Single parents are first in line, with proposals to cut benefits to force them back to work and to make qualification for council housing more stringent. Feckless fathers are also targets, with some moralists advocating an extension of the principles of the Child Support Act to to punish men further. Others are eager to rein inliberal divorce laws.

Such policies lead to absurdities. Penalising single parents would hurt children without improving the stability of relationships. By making divorce harder, relationships between divorcing couples would sour even further, creating difficulties for their children. Even moderate reforms to allow women to evict violent and abusive boyfriends are deemed unacceptable violations of the institution of marriage.

The traditionalists sense that the winds of change are blowing in their direction. Janet Daley said as much yesterday in the Times. So, as the Budget approaches, we should steel ourselves for a recycling of tired proposals such as raising the married couples' tax allowance. Some Tory ladies might even renew their call for a pounds 1,000 marriage bonus, paid after 10 years of "successful" marriage.

Experience suggests that financial inducements have little, if any, effect on people's behaviour. Divorce is costly, and even though women (and children) are hardest hit, they clearly feel that the price of freedom is worth paying because women initiate most divorces.

Nor do incentives look likely to encourage a younger generation to rush to the altar. First-time marriage rates are at their lowest level since 1889. Nearly half of the women born in the Sixties have cohabited, and a fifth of these are expected to give birth while living with a partner.

Beyond fiscal incentives, punishments and moral exhortation, the traditionalists have no grand idea, no practical solutions for strengthening young families or reversing the deterioration of their financial position. Instead, all the zealots have to offer is anger and bile.

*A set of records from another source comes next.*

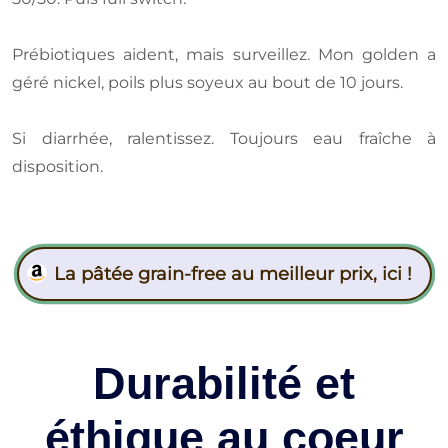
Prébiotiques aident, mais surveillez. Mon golden a
géré nickel, poils plus soyeux au bout de 10 jours.
Si diarrhée, ralentissez. Toujours eau fraîche à
disposition.
La pâtée grain-free au meilleur prix, ici !
Durabilité et
éthique au coeur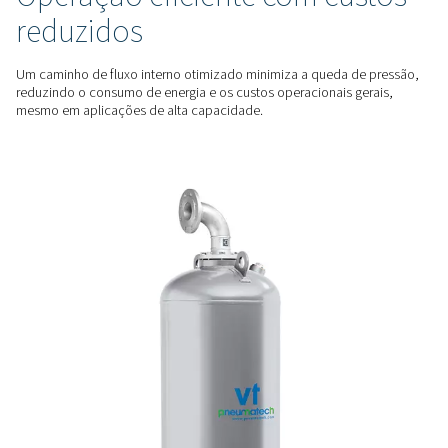
e vapores de óleo para atender às necessidades de ambien
industriais exigentes.
DESEMPENHO CONFIÁVEL
Confiável em condições dif
Construída com construção robusta e tecnologia de filtra
a linha VT 11-15 oferece resultados consistentes e confiávei
protegendo seus equipamentos e processos.
ENERGETICAMENTE EFICIENTE
Operação eficiente com cu
reduzidos
Um caminho de fluxo interno otimizado minimiza a queda d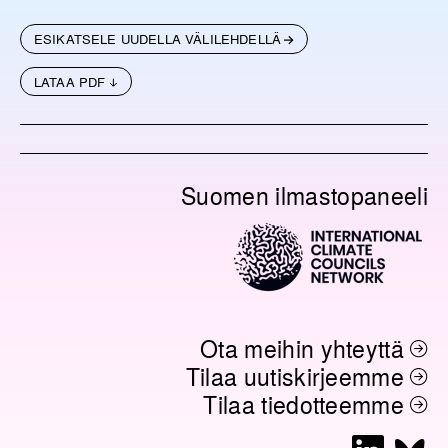
ESIKATSELE UUDELLA VÄLILEHDELLÄ
LATAA PDF
Suomen ilmastopaneeli
Ota meihin yhteyttä
Tilaa uutiskirjeemme
Tilaa tiedotteemme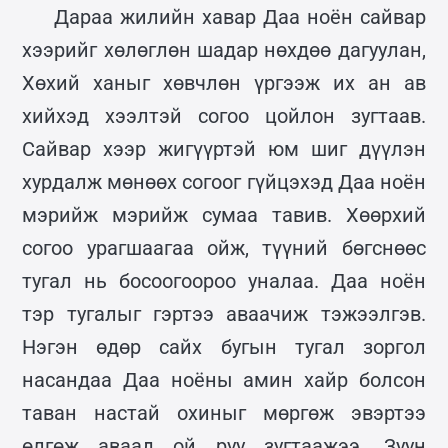
Дараа жилийн хавар Даа ноён сайвар
хээрийг хөлөглөн шадар нөхдөө дагуулан,
Хөхий ханыг хөвчлөн үргээж их ан ав
хийхэд хээлтэй согоо цойлон зугтаав.
Сайвар хээр жигүүртэй юм шиг дүүлэн
хурдалж мөнөөх согоог гүйцэхэд Даа ноён
мэрийж мэрийж сумаа тавив. Хөөрхий
согоо урагшаагаа ойж, түүний бөгснөөс
тугал нь босоогоороо уналаа. Даа ноён
тэр тугалыг гэртээ аваачиж тэжээлгэв.
Нэгэн өдөр сайх бугын тугал зоргол
насандаа Даа ноёны амин хайр болсон
таван настай охиныг мөргөж эвэртээ
өлгөж аваад ой руу зугтаажээ. Зуун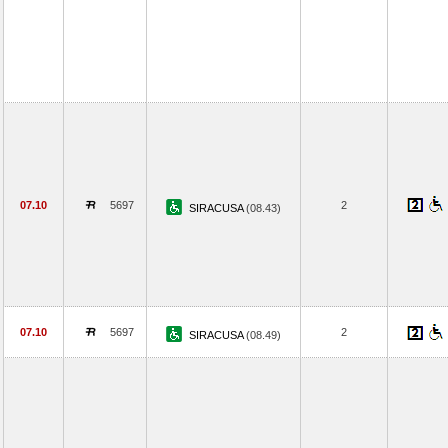
07.10
5697
2
SIRACUSA
(08.43)
07.10
5697
2
SIRACUSA
(08.49)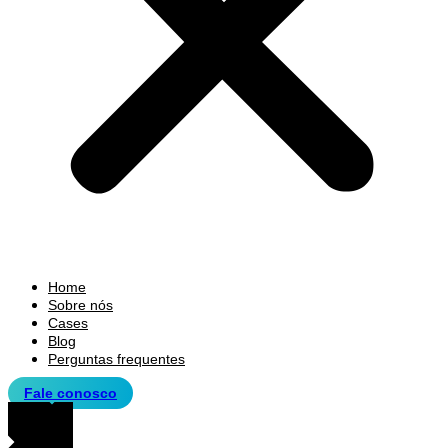
Home
Sobre nós
Cases
Blog
Perguntas frequentes
Fale conosco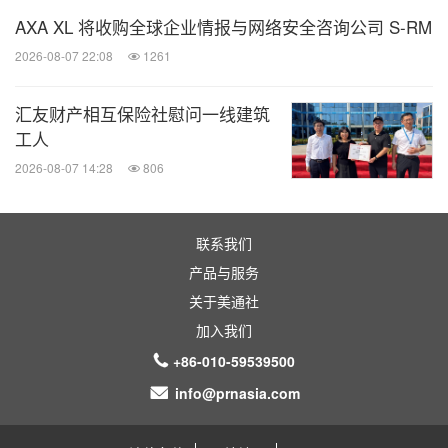
AXA XL 将收购全球企业情报与网络安全咨询公司 S-RM
2026-08-07 22:08
1261
汇友财产相互保险社慰问一线建筑
工人
2026-08-07 14:28
806
联系我们
产品与服务
关于美通社
加入我们
+86-010-59539500
info@prnasia.com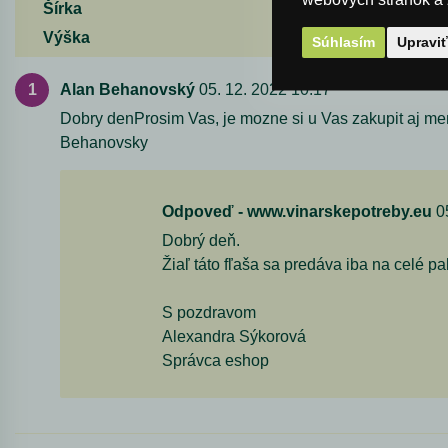
webových stránok a z
Šírka
Výška
Súhlasím
Upravi
Alan Behanovský
05. 12. 2022 10:17
Dobry denProsim Vas, je mozne si u Vas zakupit aj
Behanovsky
Odpoveď - www.vinarskepotreby.eu
05
Dobrý deň.
Žiaľ táto fľaša sa predáva iba na celé p
S pozdravom
Alexandra Sýkorová
Správca eshop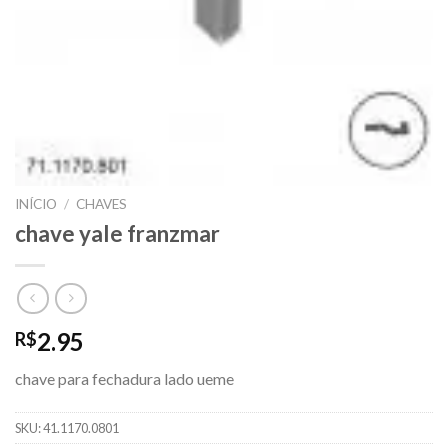
INÍCIO
/
CHAVES
chave yale franzmar
2.95
R$
chave para fechadura lado ueme
SKU:
41.1170.0801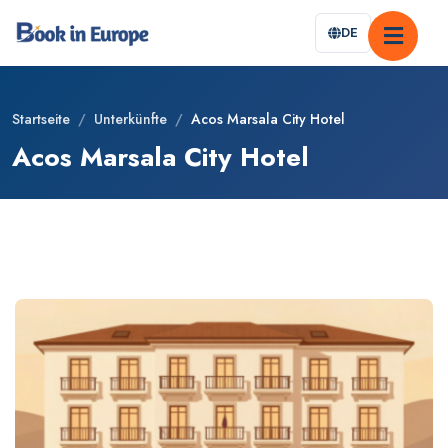
DE
Startseite
/
Unterkünfte
/
Acos Marsala City Hotel
Acos Marsala City Hotel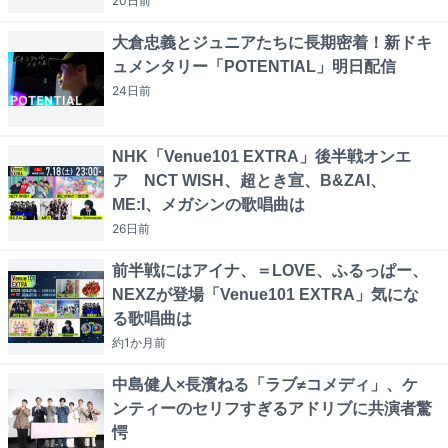
20日
前
大倉忠義とジュニアたちに長期密着！新ドキ
ュメンタリー「POTENTIAL」明日配信
24日
前
NHK「Venue101 EXTRA」後半戦オンエ
ア NCT WISH、超とき宣、B&ZAI、
ME:I、メガシンの歌唱曲は
26日
前
前半戦にはアイナ、＝LOVE、ふるっぱー、
NEXZが登場「Venue101 EXTRA」気にな
る歌唱曲は
約1か月
前
中島健人×長濱ねる「ラブ≠コメディ」、ケ
ンティーのセリフすぎるアドリブに共演者驚
愕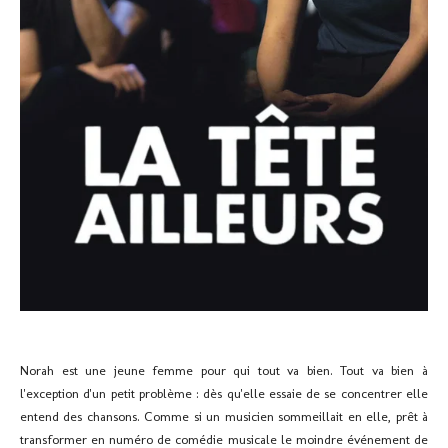
Norah est une jeune femme pour qui tout va bien. Tout va bien à
l'exception d'un petit problème : dès qu'elle essaie de se concentrer elle
entend des chansons. Comme si un musicien sommeillait en elle, prêt à
transformer en numéro de comédie musicale le moindre événement de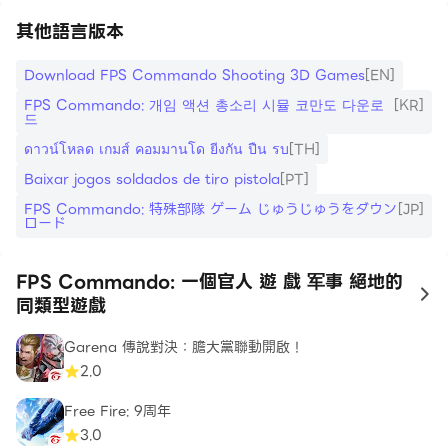
其他語言版本
Download FPS Commando Shooting 3D Games
[EN]
FPS Commando: 개임 액션 총소리 시뮬 코만도 다운로
[KR]
드
ดาวน์โหลด เกมส์ คอมมานโด ยีงกัน ปืน รบ
[TH]
Baixar jogos soldados de tiro pistola
[PT]
FPS Commando: 特殊部隊 ゲーム じゅうじゅうをダウン
[JP]
ロード
FPS Commando: 一個官人 遊 戲 军事 絕地的
to
同類型遊戲
Garena 傳說對決：膽大黨聯動開啟！
2.0
Free Fire: 9周年
3.0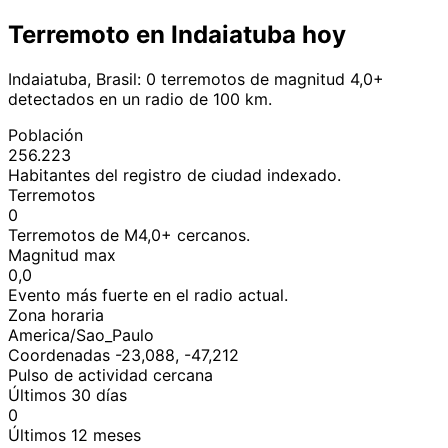
Terremoto en Indaiatuba hoy
Indaiatuba, Brasil: 0 terremotos de magnitud 4,0+
detectados en un radio de 100 km.
Población
256.223
Habitantes del registro de ciudad indexado.
Terremotos
0
Terremotos de M4,0+ cercanos.
Magnitud max
0,0
Evento más fuerte en el radio actual.
Zona horaria
America/Sao_Paulo
Coordenadas -23,088, -47,212
Pulso de actividad cercana
Últimos 30 días
0
Últimos 12 meses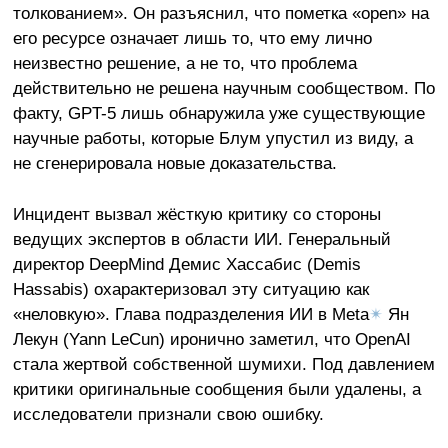
толкованием». Он разъяснил, что пометка «open» на
его ресурсе означает лишь то, что ему лично
неизвестно решение, а не то, что проблема
действительно не решена научным сообществом. По
факту, GPT-5 лишь обнаружила уже существующие
научные работы, которые Блум упустил из виду, а
не сгенерировала новые доказательства.
Инцидент вызвал жёсткую критику со стороны
ведущих экспертов в области ИИ. Генеральный
директор DeepMind Демис Хассабис (Demis
Hassabis) охарактеризовал эту ситуацию как
«неловкую». Глава подразделения ИИ в Meta
✴
Ян
Лекун (Yann LeCun) иронично заметил, что OpenAI
стала жертвой собственной шумихи. Под давлением
критики оригинальные сообщения были удалены, а
исследователи признали свою ошибку.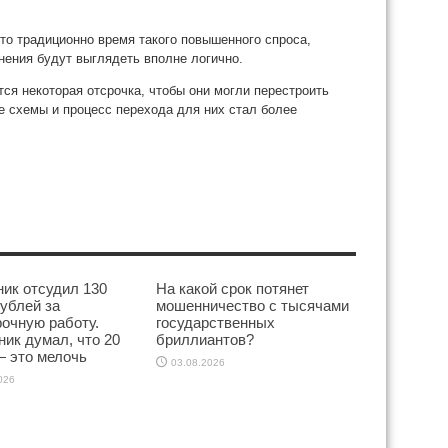
то традиционно время такого повышенного спроса,
нения будут выглядеть вполне логично.
ся некоторая отсрочка, чтобы они могли перестроить
е схемы и процесс перехода для них стал более
ик отсудил 130
На какой срок потянет
ублей за
мошенничество с тысячами
очную работу.
государственных
ик думал, что 20
бриллиантов?
— это мелочь
03.08.2026
026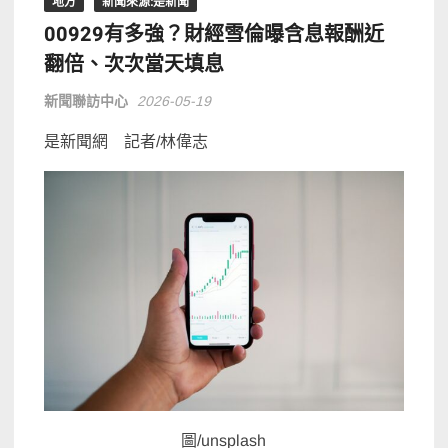
地方
新聞來源:是新聞
00929有多強？財經雪倫曝含息報酬近
翻倍、次次當天填息
新聞聯訪中心
2026-05-19
是新聞網 記者/林偉志
圖/unsplash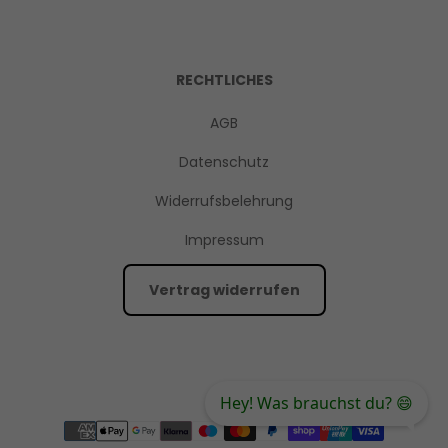
RECHTLICHES
AGB
Datenschutz
Widerrufsbelehrung
Impressum
Vertrag widerrufen
Hey! Was brauchst du? 😄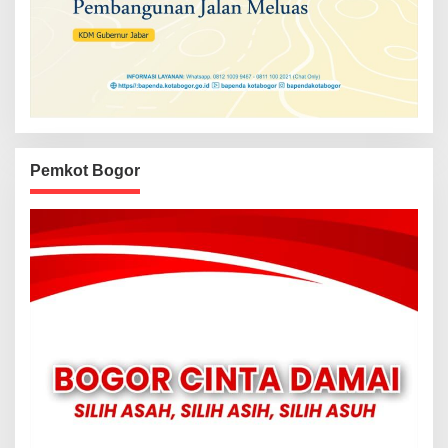
Pemkot Bogor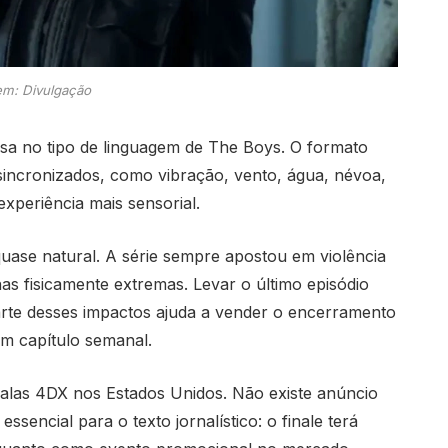
m: Divulgação
sa no tipo de linguagem de The Boys. O formato
 sincronizados, como vibração, vento, água, névoa,
experiência mais sensorial.
uase natural. A série sempre apostou em violência
as fisicamente extremas. Levar o último episódio
rte desses impactos ajuda a vender o encerramento
m capítulo semanal.
salas 4DX nos Estados Unidos. Não existe anúncio
essencial para o texto jornalístico: o finale terá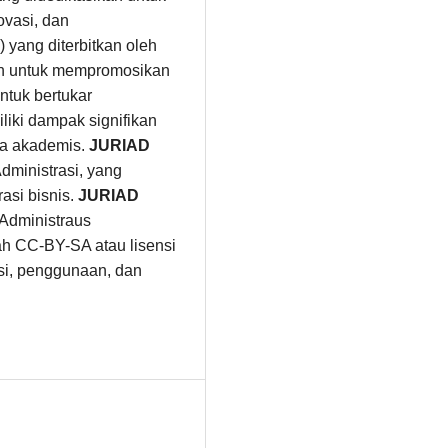
ovasi, dan
 yang diterbitkan oleh
an untuk mempromosikan
ntuk bertukar
liki dampak signifikan
nia akademis.
JURIAD
ministrasi, yang
asi bisnis.
JURIAD
 Administraus
ah CC-BY-SA atau lisensi
busi, penggunaan, dan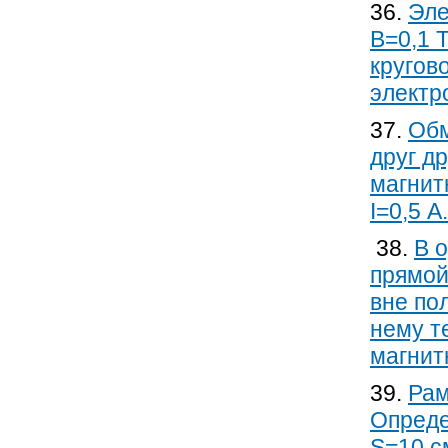
36.
Эле
В=0,1 
кругов
электр
37.
Обм
друг д
магнит
I=0,5 А.
38.
В 
прямой
вне по
нему т
магнитн
39.
Рам
Опреде
S=10 с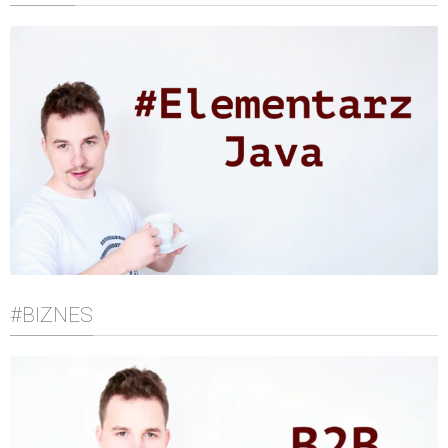
#BIZNES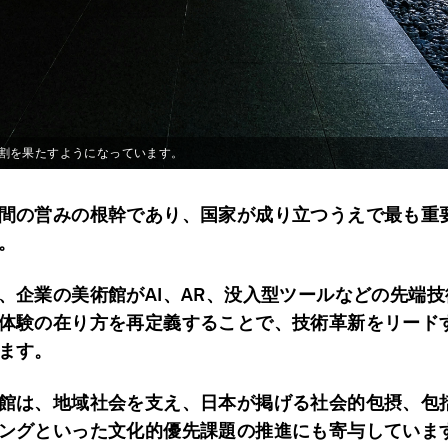
割を果たすようになっています。
間の営みの根幹であり、国家が成り立つうえで最も重
。
、企業の美術館がAI、AR、没入型ツールなどの先端
体験の在り方を再定義することで、技術革新をリード
ます。
館は、地域社会を支え、日本が掲げる社会的包摂、包
ングといった文化的優先課題の推進にも寄与していま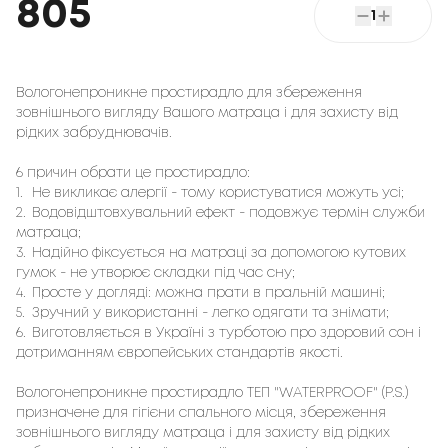
805
1
Вологонепроникне простирадло для збереження 
зовнішнього вигляду Вашого матраца і для захисту від 
рідких забруднювачів.
6 причин обрати це простирадло:
1.
Не викликає алергії - тому користуватися можуть усі;
2.
Водовідштовхувальний ефект - подовжує термін служби
матраца;
3.
Надійно фіксується на матраці за допомогою кутових
гумок - не утворює складки під час сну;
4.
Просте у догляді: можна прати в пральній машині;
5.
Зручний у використанні - легко одягати та знімати;
6.
Виготовляється в Україні з турботою про здоровий сон і
дотриманням європейських стандартів якості.
Вологонепроникне простирадло ТЕП "WATERPROOF" (Р.S.)
призначене для гігієни спального місця, збереження
зовнішнього вигляду матраца і для захисту від рідких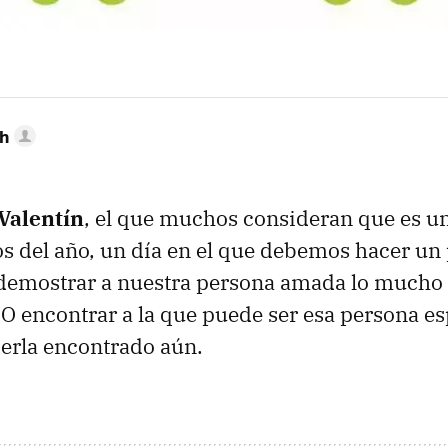
h
Valentín
, el que muchos consideran que es un
s del año, un día en el que debemos hacer un
demostrar a nuestra persona amada lo mucho 
 O encontrar a la que puede ser esa persona esp
erla encontrado aún.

Unfortunately, their capacity to fuel moral panic serves to polarise the debate among their opponents - especially an older generation of feminists who frequently find themselves taking up equally absurd positions: change is seen as inherently positive, few costs are recognised. Yet both positions are flawed: the "familists" because their moral authoritarianism means they are unable to cope with diversity and difference; the libertarians because their unwillingness to acknowledge that freedom has brought a new set of problems is motivated by the fear of giving ammunition to their opponents.

What we need now is a debate that starts somewhere between apocalypse and complacency. A starting point would be an acknowledgement that families come in all shapes and sizes, outside marriage as well as inside, and that greater freedom has brought new problems, as well as new solutions, for cohabiting couples and married couples. But we also need to face the fact that while children need parents - and other adults - if they are to grow up happy, confident and stable, the best way to achieve this is not to bully or cajole unhappy parents to get married or to stay married or to make divorce more gladiatorial. We must help people to make deals and compromises rather than apportioning blame. But perhaps the real challenge is to engender a culture that puts the needs of children first, creating the practical conditions for good parenting rather than moralising over family form.

Of course, one piece of legislation cannot change a culture overnight. But Lord Mackay's proposed divorce reform is an important first step. This is why John Major should hold firm against those whose pessimism and lack of vision leads them to seek out scapegoats. After all, if they win, who will be next in the firing line?